TB may develop after imatinib treatment [26]. This is because imatinib alters T-cell-mediated immune responses [7], raising the possibility of opportunistic infections associated with imatinib therapy. Although nilotinib is also a TKI and has the same mechanism of action as imatinib, no case of TB developing during nilotinib treatment has previously been reported.

Our patient tested positive on IGRA without pulmonary TB findings on previous CT scans, and active TB developed after nilotinib treatment; this could, therefore, be considered a case of latent TB reactivation. Since Korea is an endemic area for TB, it may be controversial to think of it as an infection caused by nilotinib. However, nilotinib may also be a risk factor for TB by inhibiting T cell-mediated immune responses, similar to imatinib [8]. Steroids also inhibit immunity, so we cannot rule out the possibility that pulmonary Tb may be an effect of steroids. However, in our case, as the initial sputum AFB culture obtained before methylprednisolone therapy showed a positive result after 6 weeks of incubation, TB infection was the initial pathogenic event of the pulmonary symptoms and it is less likely that TB was caused by the steroid.

Drug resistance tests of the initial sputum indicated that the TB strain was sensitive to first-line drugs, but respiratory symptoms remained after sufficient treatment. This may have been due to drug-drug interactions (DDIs) between the antituberculosis medications and TKIs.

The patient was switched to second-line drugs due to drug resistance, with acceptable CML and TB treatment outcomes. DDIs between radotinib and antituberculosis medications have not been studied, so further pharmacological studies are required to understand DDIs and to determine the optimum doses of TKIs during antituberculosis therapy.

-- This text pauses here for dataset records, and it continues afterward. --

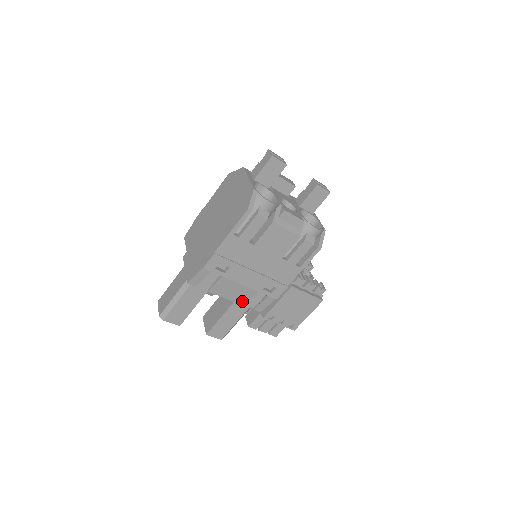
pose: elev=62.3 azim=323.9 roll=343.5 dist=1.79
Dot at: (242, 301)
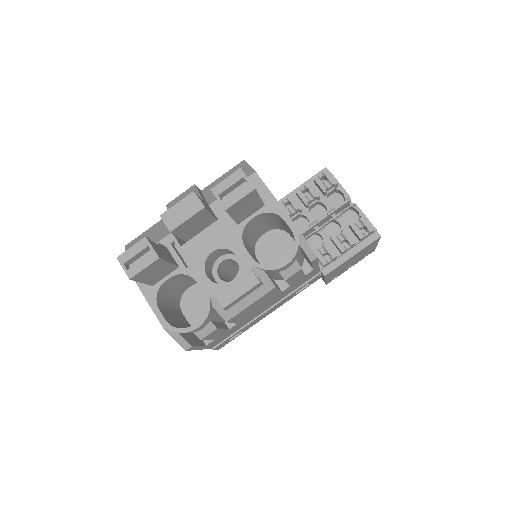
Dot at: occluded
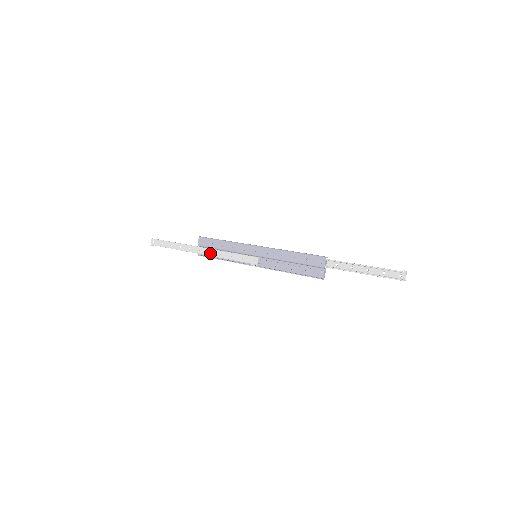
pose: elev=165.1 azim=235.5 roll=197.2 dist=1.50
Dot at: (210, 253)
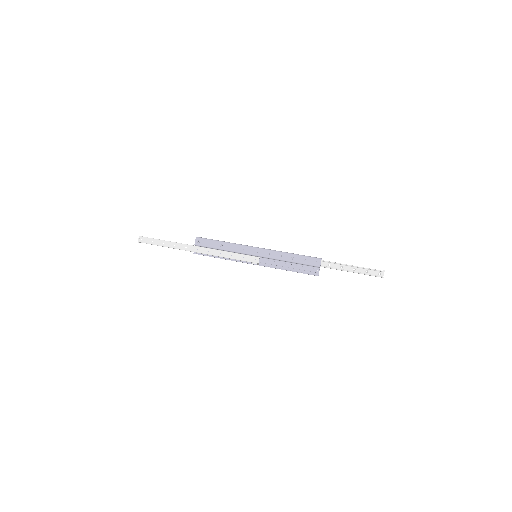
Dot at: (209, 252)
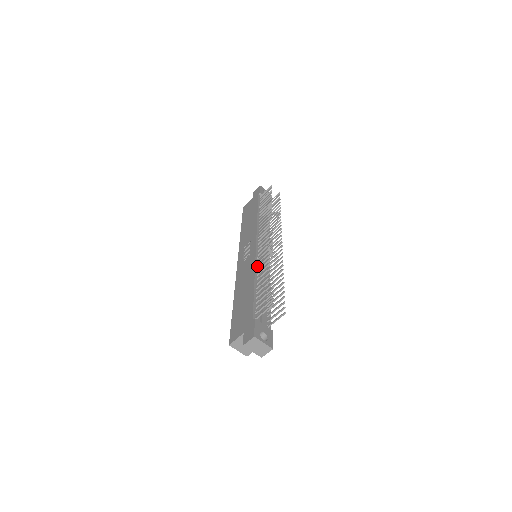
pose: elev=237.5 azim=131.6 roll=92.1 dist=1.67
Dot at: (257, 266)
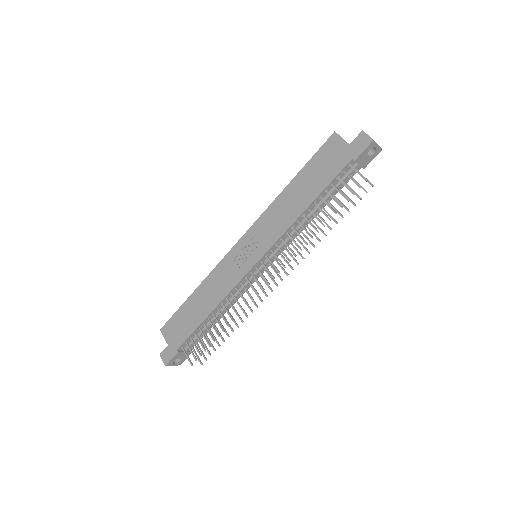
Dot at: (231, 293)
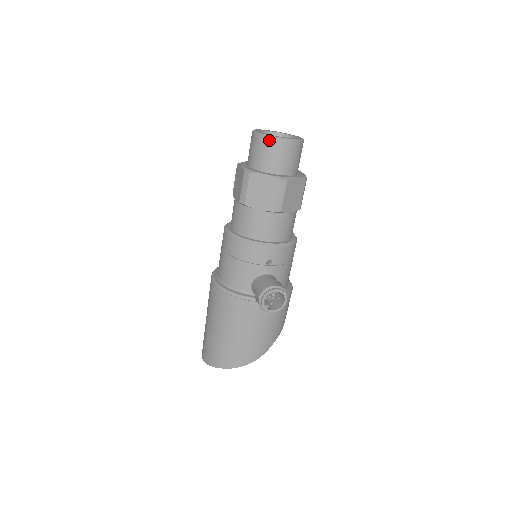
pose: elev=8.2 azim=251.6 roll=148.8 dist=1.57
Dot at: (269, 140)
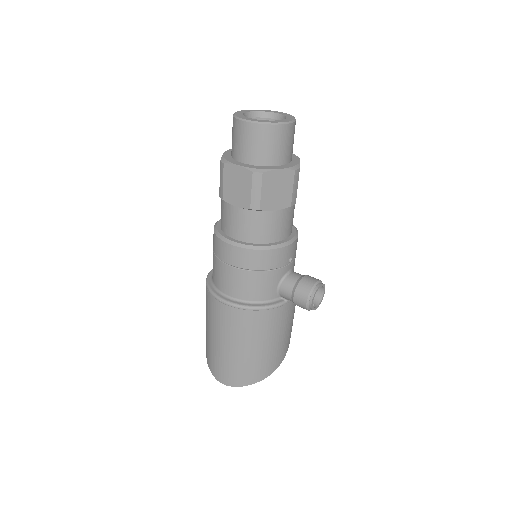
Dot at: (275, 128)
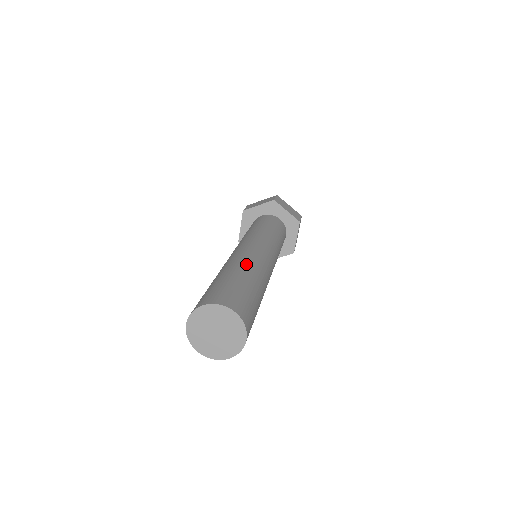
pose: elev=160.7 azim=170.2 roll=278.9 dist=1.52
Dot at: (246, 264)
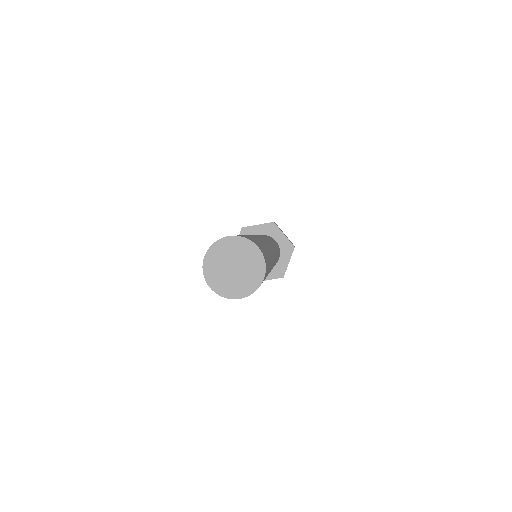
Dot at: occluded
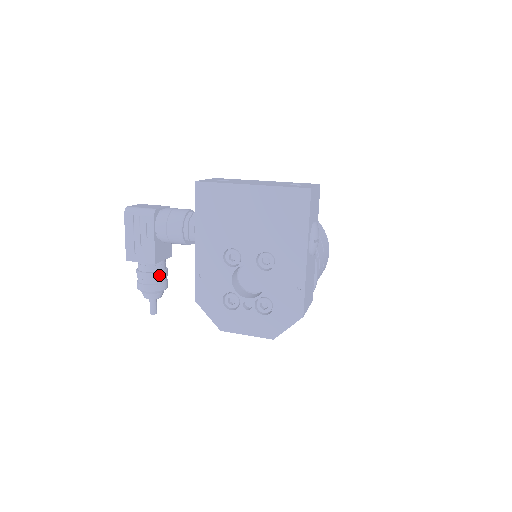
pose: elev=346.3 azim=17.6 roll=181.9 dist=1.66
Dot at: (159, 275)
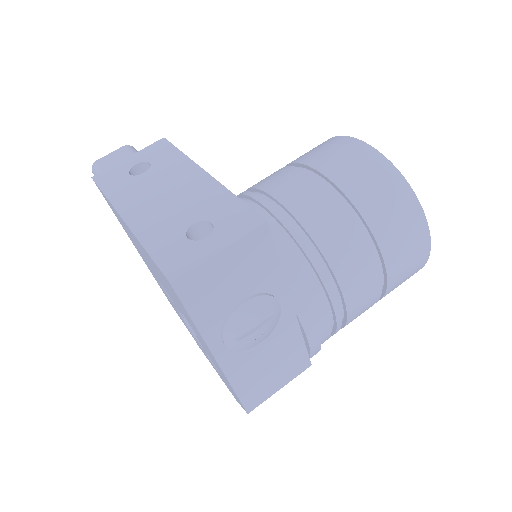
Dot at: occluded
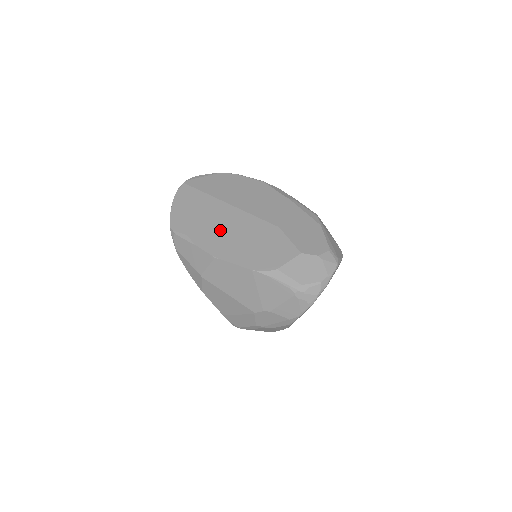
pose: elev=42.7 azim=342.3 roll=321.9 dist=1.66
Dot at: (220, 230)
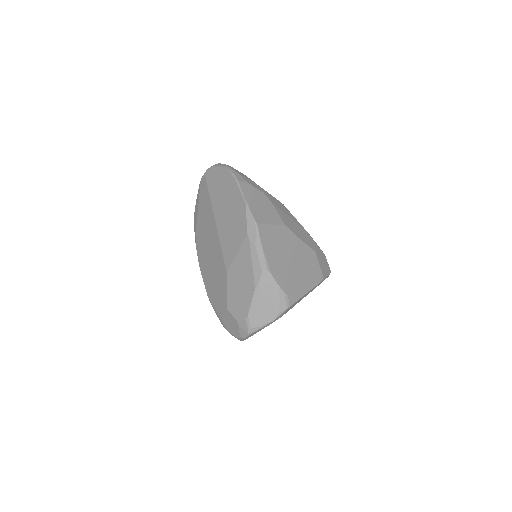
Dot at: (206, 245)
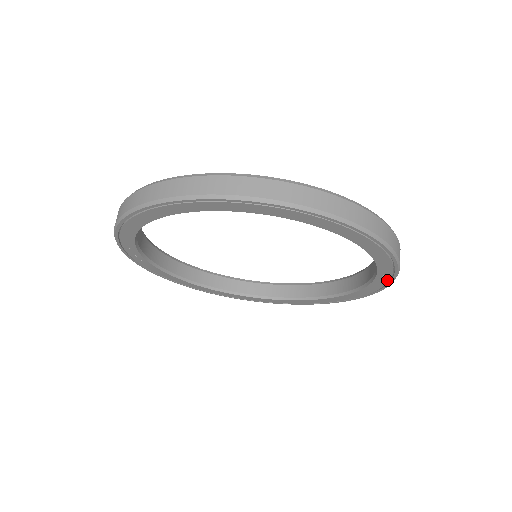
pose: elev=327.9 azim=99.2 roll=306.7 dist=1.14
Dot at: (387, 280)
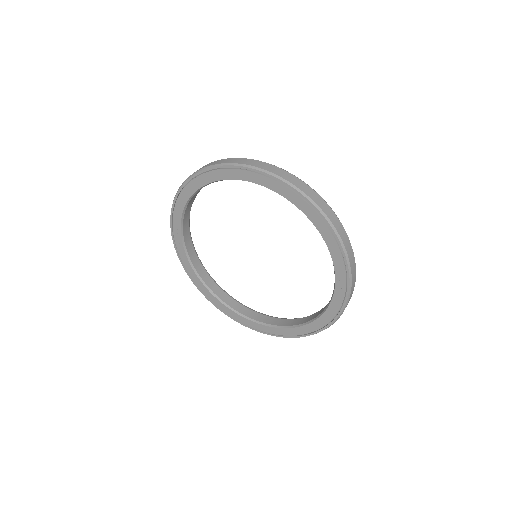
Dot at: (344, 293)
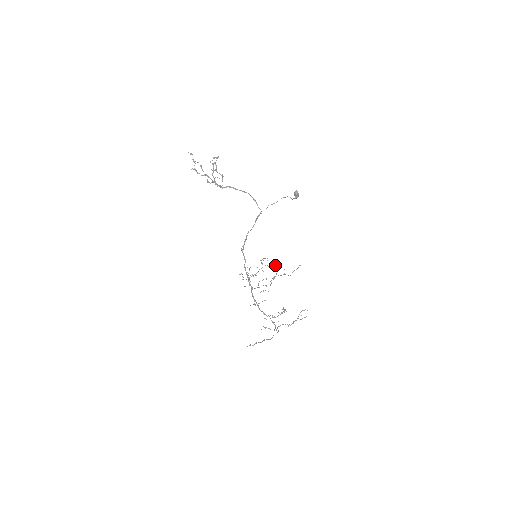
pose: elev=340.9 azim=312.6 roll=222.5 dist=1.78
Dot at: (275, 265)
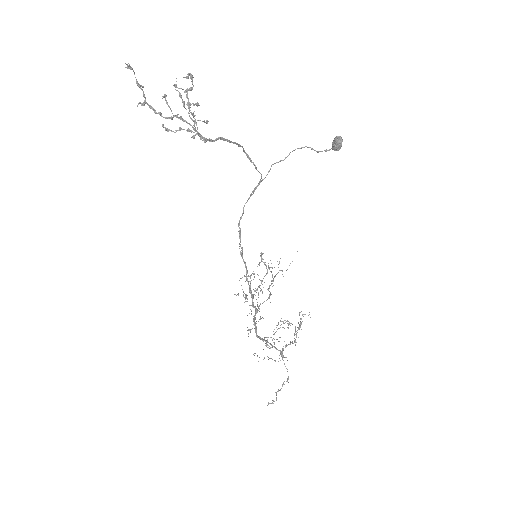
Dot at: occluded
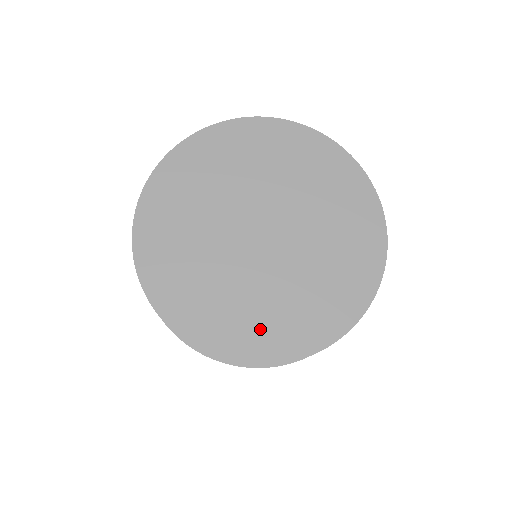
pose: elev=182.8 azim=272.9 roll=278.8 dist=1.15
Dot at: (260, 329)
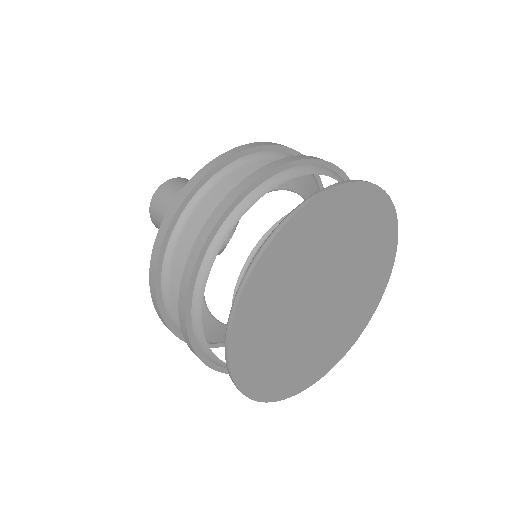
Dot at: (307, 369)
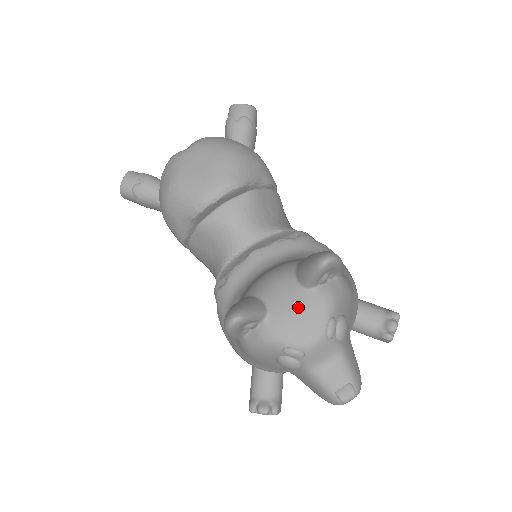
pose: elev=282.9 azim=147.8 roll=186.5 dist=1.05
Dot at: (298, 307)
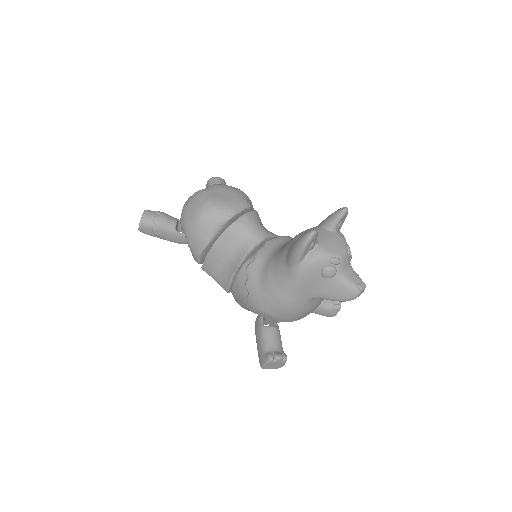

To the best of our knowledge, this is the first case report of TB developing during nilotinib treatment. In the case described, the clinical manifestations were those of atypical pneumonia, not those of typical pulmonary TB. Furthermore, because it takes at least 6 weeks for culture results for Mycobacterium tuberculosis to be reported, diagnosis and treatment of TB were delayed. As the clinical features of this case were not typical of TB infection, it was difficult to diagnose and properly manage the patient. Thus, when CML patients on nilotinib treatment suffer from atypical pneumonia which is unresponsive to conventional antibiotics, it is important to suspect TB infection and repeat sputum studies even if it is not diagnosed at once. In particular, in areas endemic for TB such as South Korea, the possibility of reactivation of TB in patients receiving treatment with nilotinib should be considered.